Abdul Turay, photo by Ave Maria Mõistlik, wikimedia commons
One of the beautiful things about the European Union, is that a citizen from one EU country can be elected in local government of another, or as a Member of European Parliament. Abdul Turay, originally from the UK, is one example of that. He’s an elected member of the Tallinn city council in Estonia, and now he’s hoping to be elected for the European Parliament, also for Estonia. He was generous to answer the 5 ‘How will you?’ questions I distilled from the European Portrait series earlier.
How will you tackle youth unemployment?
I think youth unemployment should be tackled primarily at a local level and at a national level, before the European wide level. Europe was founded on the principle of subsidiarity, meaning matters should be resolved as far as possible locally. To give an example it is much harder to get a job as a hairdresser in France than it is in the UK because of the paperwork required.
Getting rid of this paperwork is the job of local and national governments in the first instance.
Of course open borders and freedom of travel within Europe means that a young person can move from one part of Europe to another to get a job. Again: it is about educating young people, also about the possibilities of Europe.
How will you stimulate and facilitate entrepreneurship?
This is a tricky issue, because often attempts to stimulate entrepreneurship by throwing money at the problem has led to carpetbaggers moving into a country just to exploit the access to European Union grants. This is what we have seen in Estonia with the all start-up craze.
The EU already spends a lot of money on entrepreneurship, but most of it ends up in the hands of these carpetbaggers.
The best way to stimulate entrepreneurship is to do it at a grassroots level. This must go hand in hand with regional development.
Practically speaking this means no money for high tech start ups, (that should come from venture capital, not EU grants) and more money for small local run businesses in the countryside and small towns, such as handicraft shops, bed and breakfasts, small tourism outlets, small producers of niche goods. Grants should be spent on training programmes and local information to teach local people how to run businesses.
Estonia needs infrastructure development, it needs a large fully functional conference centre.
How will you bridge the gap between voters and MEPs?
Simple, cut MEP salaries. Prior to 2009 MEPs were paid at the same rate as MPs in their home countries.
The current salary system was set up in 2009 because it was regarded that it was unfair that MEPs from different countries were earning less for doing the same job. All it has done is lead to charges that MEPs are corrupt and greedy.

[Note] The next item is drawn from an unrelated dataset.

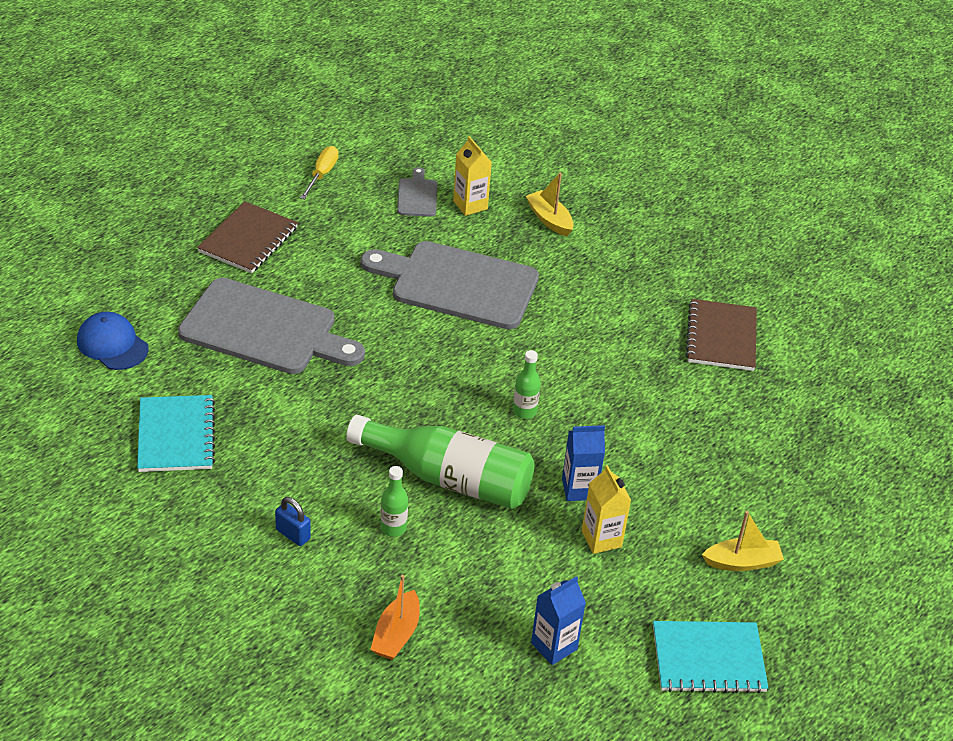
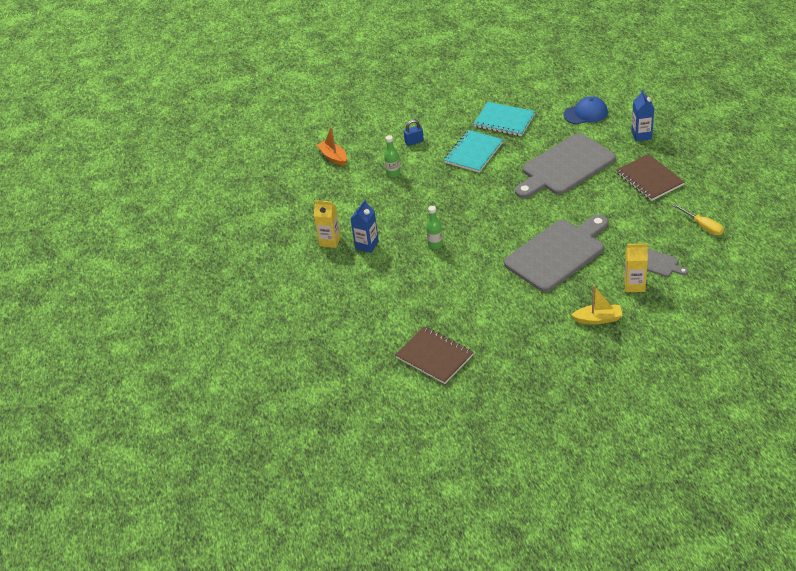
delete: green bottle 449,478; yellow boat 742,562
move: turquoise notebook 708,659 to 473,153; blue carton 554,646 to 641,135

If I were elected I would campaign for MEP salaries to be cut to the median salary for an MP in Europe. Furthermore MEP expenses should be properly audited so that everybody can see how much MEPs are actually spending on their expenses and what the money is spent on.

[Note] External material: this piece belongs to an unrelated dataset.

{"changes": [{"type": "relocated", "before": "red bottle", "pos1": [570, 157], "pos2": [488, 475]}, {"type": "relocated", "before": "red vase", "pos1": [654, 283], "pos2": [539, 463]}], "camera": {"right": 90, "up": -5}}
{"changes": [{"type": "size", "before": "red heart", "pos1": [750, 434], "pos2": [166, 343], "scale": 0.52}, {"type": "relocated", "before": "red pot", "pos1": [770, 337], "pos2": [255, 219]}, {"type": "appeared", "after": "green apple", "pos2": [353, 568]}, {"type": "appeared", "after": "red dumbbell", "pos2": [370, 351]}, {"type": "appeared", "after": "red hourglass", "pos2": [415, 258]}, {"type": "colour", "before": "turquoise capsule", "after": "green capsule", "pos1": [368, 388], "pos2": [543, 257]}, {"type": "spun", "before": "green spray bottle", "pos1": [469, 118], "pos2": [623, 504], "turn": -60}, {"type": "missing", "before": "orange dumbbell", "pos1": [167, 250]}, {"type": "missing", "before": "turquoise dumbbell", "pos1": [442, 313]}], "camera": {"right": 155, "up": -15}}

If MEPs voluntarily reduced their salaries and agree to audit their expenses, voters faith them will be restored.
How will you make the EU more democratic, transparent and accountable?
See my answer above. This question is too complex to answer in one paragraph. We can start by cutting MEP salaries.
How will you address climate change and its disastrous effects on our children’s planet?
I don’t buy the argument that cutting CO2 emission by 25 percent or 40 percent will effect climate change. These are just numbers. What we need is to switch from fossil fuels to another energy source entirely and that means investment into research. There are big corporations that have a stake in keeping the current system as it is, this should be resisted. EU grants should be spent on research that forces oil and gas companies to change their business model or go out of business.
We mustn’t forget the human dimension. If pensioners are getting higher bills because of CO2 quotas, that is a bad outcome.